• Chief, Glaucoma division, Jules Stein Eye Institute, Los Angeles,
1997 to present
• David May II Professor of Ophthalmology, UCLA School of Medicine,
Los Angeles, 2004 to present
• Recipient of the Jules Francois Prize of the Belgian Ophthalmological Society for research on optic nerve damage in glaucoma, 1989
• Principal Investigator of Clinical Measurements of Optic Nerve Damage in Glaucoma
(R01-EY12738), 2001 to 2006
• Recipient of the AAO's Senior Achievement Award (1999), Secretariat Award (2004), and Certificate of Appreciation for outstanding contributions to quality care (2005)
• Chair, the AAO's Quality of Care Committee Glaucoma Panel, 1991 to 2000
• Member of the ARVO Program Committee, Glaucoma Section, 1997 to 2000
• Chair, AAO's Preferred Practice Committee, 2000 to 2005
1. How did your training under Marvin Sears, MD, and George Spaeth, MD,
affect your career path?
The founder and first chair of the Yale School of Medicine's Department of Ophthalmology and Visual Science, Marvin taught me the foundations of both clinical and investigative science. He was a brilliant physiologist and pharmacologist and an astute observer. Marvin taught me how to make the important observations, and he showed me how to translate them into improved patient care or into new avenues of research and discovery.
The director of the glaucoma service at Wills Eye Hospital in Philadelphia, George Spaeth is a superb clinician and surgeon.

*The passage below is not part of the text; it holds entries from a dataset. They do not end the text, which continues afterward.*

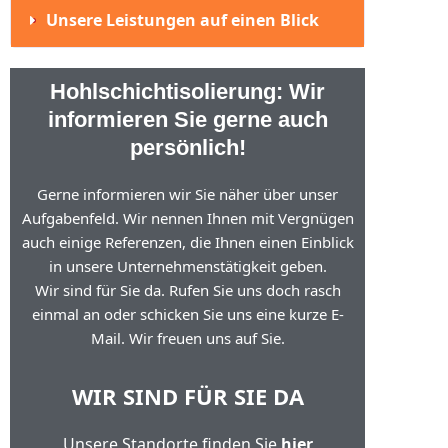
Unsere Leistungen auf einen Blick
Hohlschichtisolierung: Wir
informieren Sie gerne auch
persönlich!
Gerne informieren wir Sie näher über unser
Aufgabenfeld. Wir nennen Ihnen mit Vergnügen
auch einige Referenzen, die Ihnen einen Einblick
in unsere Unternehmenstätigkeit geben.
Wir sind für Sie da. Rufen Sie uns doch rasch
einmal an oder schicken Sie uns eine kurze E-
Mail. Wir freuen uns auf Sie.
WIR SIND FÜR SIE DA
Unsere Standorte finden Sie
hier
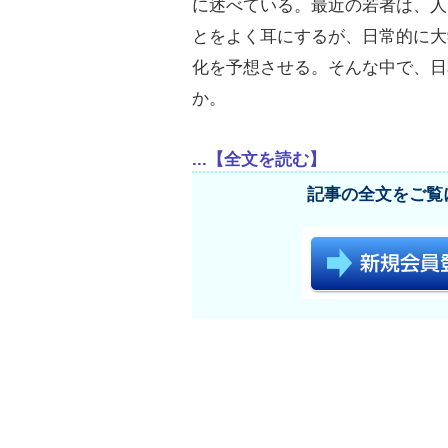
に述べている。最近の若者は、人
とをよく耳にするが、日常的に大
化を予想させる。そんな中で、日
か。
...【全文を読む】
記事の全文をご覧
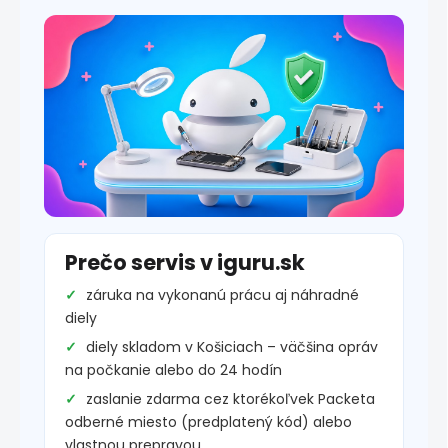
Prečo servis v iguru.sk
záruka na vykonanú prácu aj náhradné
diely
diely skladom v Košiciach – väčšina opráv
na počkanie alebo do 24 hodín
zaslanie zdarma cez ktorékoľvek Packeta
odberné miesto (predplatený kód) alebo
vlastnou prepravou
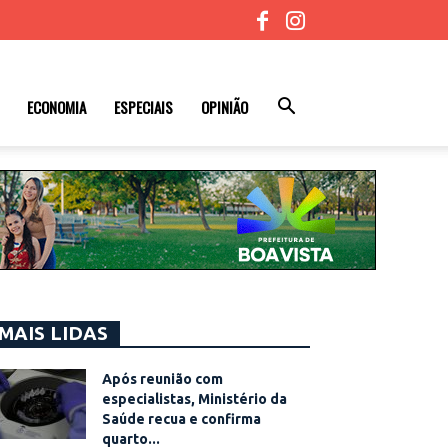
ECONOMIA
ESPECIAIS
OPINIÃO
MAIS LIDAS
Após reunião com
especialistas, Ministério da
Saúde recua e confirma
quarto...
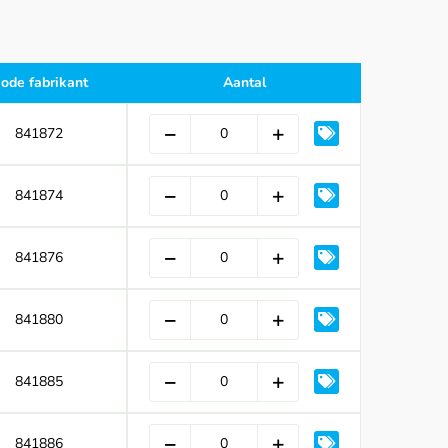
ode fabrikant
Aantal
841872
841874
841876
841880
841885
841886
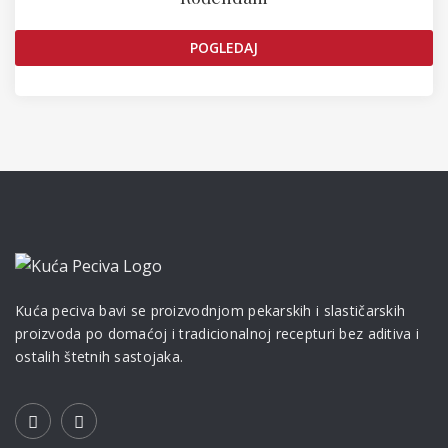
POGLEDAJ
Kuća peciva bavi se proizvodnjom pekarskih i slastičarskih
proizvoda po domaćoj i tradicionalnoj recepturi bez aditiva i
ostalih štetnih sastojaka.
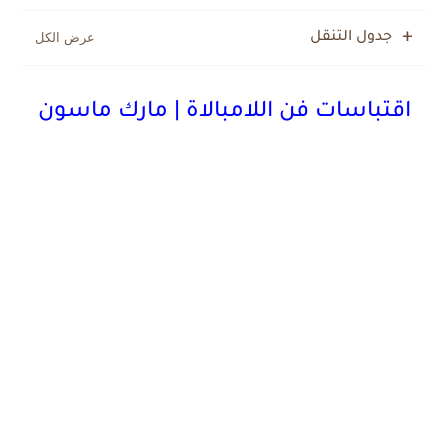
جدول التنقل
اقتباسات
فن اللامبالاة | مارك ماسون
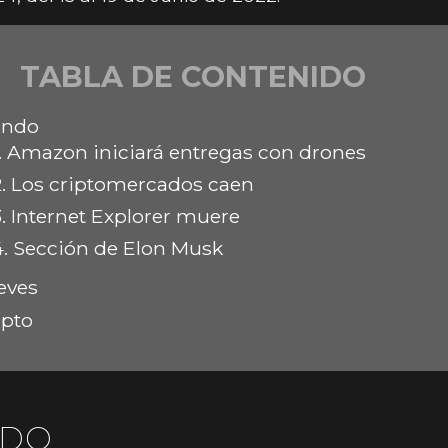
TABLA DE CONTENIDO
ndo
.
Amazon iniciará entregas con drones
.
Los criptomercados caen
.
Internet Explorer muere
4.
Sección de Elon Musk
eves
ipto
DO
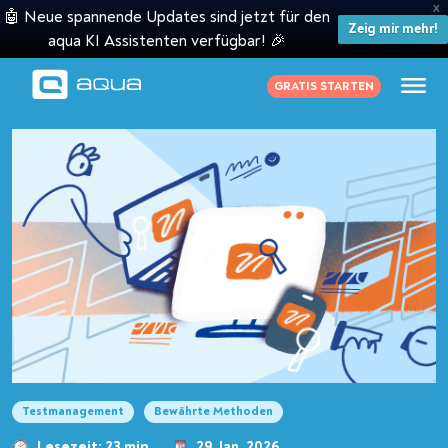
X
🤖 Neue spannende Updates sind jetzt für den
Zeig mir mehr!
aqua KI Assistenten verfügbar! 🎉
GRATIS STARTEN
Testmanagement
Bewährte Methoden
Lesezeit: 23 min
29 Jan. 2026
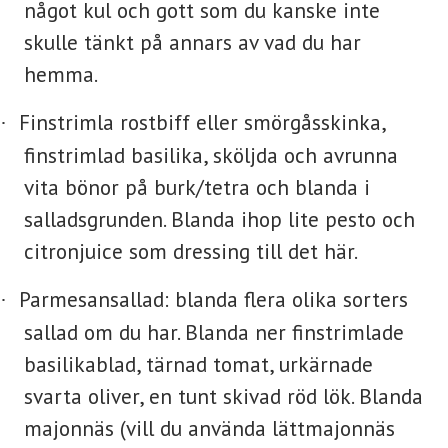
något kul och gott som du kanske inte
skulle tänkt på annars av vad du har
hemma.
Finstrimla rostbiff eller smörgåsskinka,
·
finstrimlad basilika, sköljda och avrunna
vita bönor på burk/tetra och blanda i
salladsgrunden. Blanda ihop lite pesto och
citronjuice som dressing till det här.
Parmesansallad: blanda flera olika sorters
·
sallad om du har. Blanda ner finstrimlade
basilikablad, tärnad tomat, urkärnade
svarta oliver, en tunt skivad röd lök. Blanda
majonnäs (vill du använda lättmajonnäs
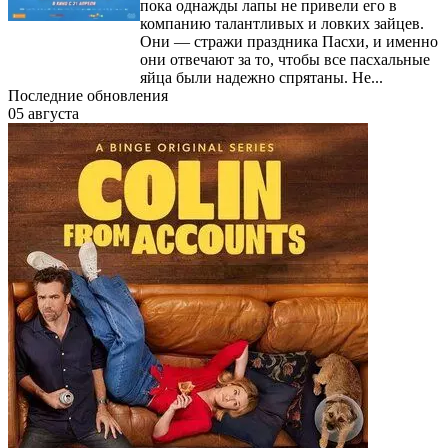
пока однажды лапы не привели его в
компанию талантливых и ловких зайцев.
Они — стражи праздника Пасхи, и именно
они отвечают за то, чтобы все пасхальные
яйца были надежно спрятаны. Не...
Последние обновления
05 августа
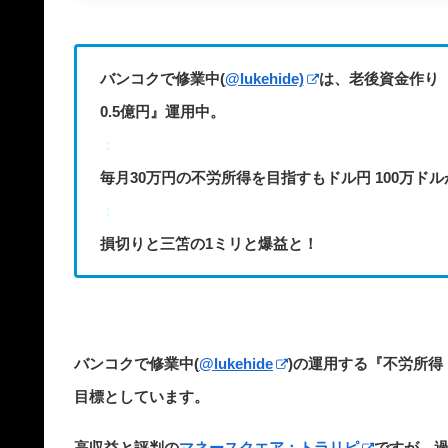
バンコクで修業中(
@lukehide)
は、老後資金作り
0.5億円』運用中。
：
毎月30万円の不労所得を目指すもドル円 100万ド
：
損切りと三笘の1ミリと爆益と！
バンコクで修業中(
@lukehide
)の運用する『不労所得
目標としています。
高収益と評判の
マネースクエア：トラリピ
ですが、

He taught me how to take care of patients by first listening to them. My career-long interest in the optic nerve in glaucoma was sparked by my year of fellowship with him and our subsequent interactions.

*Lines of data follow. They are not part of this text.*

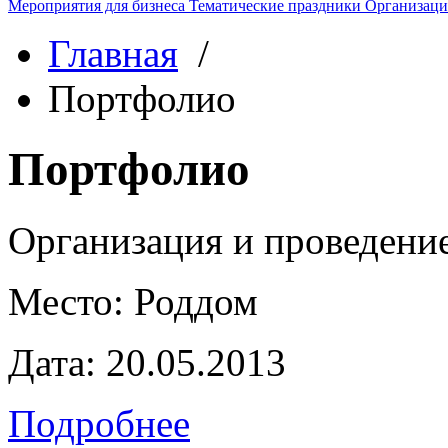
Мероприятия для бизнеса
Тематические праздники
Организаци
Главная
/
Портфолио
Портфолио
Организация и проведени
Место:
Роддом
Дата:
20.05.2013
Подробнее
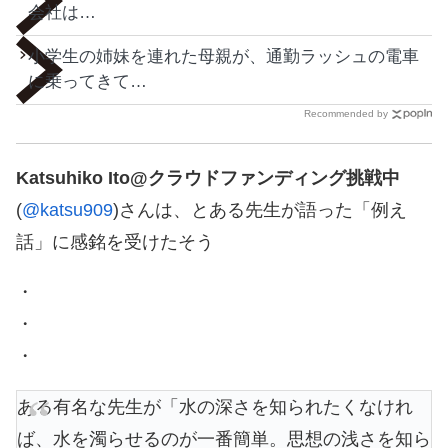
会社は…
小学生の姉妹を連れた母親が、通勤ラッシュの電車
に乗ってきて…
Recommended by
Katsuhiko Ito@クラウドファンディング挑戦中
(
@katsu909
)さんは、とある先生が語った「例え
話」に感銘を受けたそう
・
・
・
ある有名な先生が「水の深さを知られたくなけれ
ば、水を濁らせるのが一番簡単。思想の浅さを知ら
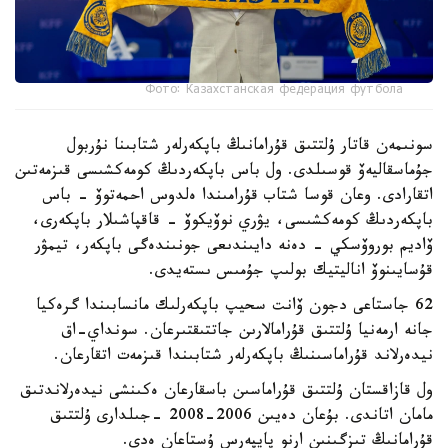
Фото: Казахстанская федерация футбола
سونىمەن قاتار ۇلتتىق قۇرامانىڭ باپكەرلەر شتابىنا نۇربول
جۇماسقاليەۆ قوسىلدى. ول باس باپكەردىڭ كومەكشىسى قىزمەتىن
اتقارادى. وعان قوسا شتاب قۇرامىندا ەلدوس احمەتوۆ - باس
باپكەردىڭ كومەكشىسى، يۋري نوۆيكوۆ - قاقپاشىلار باپكەرى،
ۆاديم بوروۆسكي - دەنە دايىندىعى جونىندەگى باپكەر، تيمۋر
قۇسايىنوۆ اناليتيك بولىپ جۇمىس ىستەيدى.
62 جاستاعى دجون ۆانت سحيپ باپكەرلىك مانسابىندا گرەكيا
جانە ارمەنيا ۇلتتىق قۇرامالارىن جاتتىقتىرعان. سونداي-اق
نيدەرلاند قۇراماسىنىڭ باپكەرلەر شتابىندا قىزمەت اتقارعان.
ول قازاقستان ۇلتتىق قۇراماسىن باسقارعان ەكىنشى نيدەرلاندتىق
مامان اتاندى. بۇعان دەيىن 2006-2008 -جىلدارى ۇلتتىق
قۇرامانىڭ تىزگىنىن ارنو پايپەرس ۇستاعان ەدى.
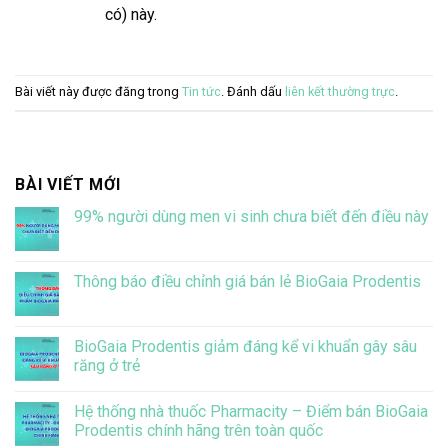
có) này.
Bài viết này được đăng trong
Tin tức
. Đánh dấu
liên kết thường trực
.
BÀI VIẾT MỚI
99% người dùng men vi sinh chưa biết đến điều này
Không
có
bình
luận
Thông báo điều chỉnh giá bán lẻ BioGaia Prodentis
ở
99%
Không
người
có
dùng
bình
men
luận
BioGaia Prodentis giảm đáng kể vi khuẩn gây sâu
vi
ở
răng ở trẻ
sinh
Thông
chưa
báo
Không
biết
điều
có
đến
chỉnh
Hệ thống nhà thuốc Pharmacity – Điểm bán BioGaia
bình
điều
giá
luận
Prodentis chính hãng trên toàn quốc
này
bán
ở
lẻ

Both of these mentors set me squarely on an academic career path.
2. Why did you direct your early research to glaucomatous optic nerve damage?

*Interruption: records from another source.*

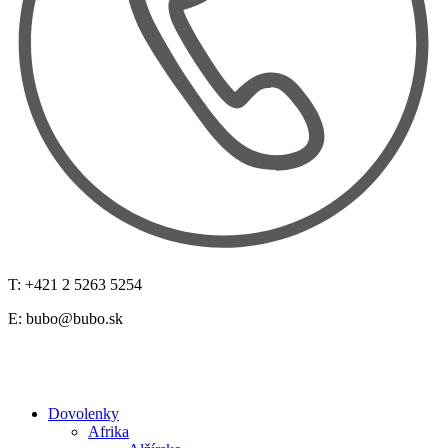
T: +421 2 5263 5254
E:
bubo@bubo.sk
Dovolenky
Afrika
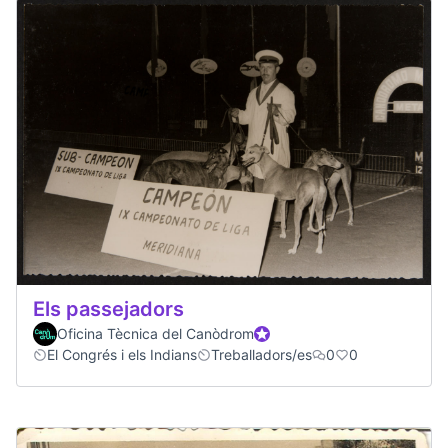
Els passejadors
Oficina Tècnica del Canòdrom
Official participant
El Congrés i els Indians
Treballadors/es
0
0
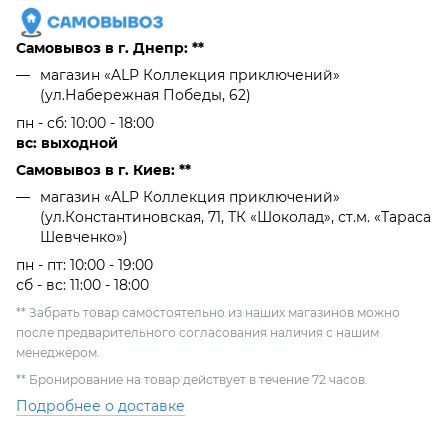
Самовывоз в г. Днепр: **
магазин «ALP Коллекция приключений»
(ул.Набережная Победы, 62)
пн - сб: 10:00 - 18:00
вс: выходной
Самовывоз в г. Киев: **
магазин «ALP Коллекция приключений»
(ул.Константиновская, 71, ТК «Шоколад», ст.м. «Тараса
Шевченко»)
пн - пт: 10:00 - 19:00
сб - вс: 11:00 - 18:00
** Забрать товар самостоятельно из наших магазинов можно
после предварительного согласования наличия с нашим
менеджером.
** Бронирование на товар действует в течение 72 часов.
Подробнее о доставке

During my years of training, the focus of glaucoma care and investigation shifted away from the anterior segment and IOP toward the optic nerve. This change was both in terms of diagnosis and treatment. It became apparent that glaucoma was a complicated disease, indeed a heterogeneous set of diseases for which the final common pathway is optic nerve damage that we call glaucoma. It is important to begin to understand the mechanisms that cause that damage so we can begin to approach the disease in a more fundamental way—by directly treating the molecular mechanisms of retinal ganglion cells' death.
3. What do you think the future holds for the earlier detection of glaucomatous
damage to tissue?
We have made important improvements over the past 2 decades in terms of recognizing early glaucomatous damage to the optic nerve. Quantifiable measurements of optic nerve damage with contemporary imaging techniques have highlighted this improvement. We now have the ability to recognize small amounts of progressive impairment. The importance of future investigations will not focus on how early we can recognize damage, but rather on which patients will have damage that progresses the fastest and when we should begin treatment.
4. Do you think that subjective psychophysical testing will become passé?
This form of testing will be with us for a long time. The promise of objective testing is attractive, but there are many problems related to it that need to be solved. It is still a very “noisy” test, even more so than subjective testing at present.
5. What three pearls would you impart to today's ophthalmology residents
and glaucoma fellows?
First, never lose your passion for learning. Second, always put the patient first. Third, listen to your patients; only then will you be able to communicate the information and provide the care that they really need.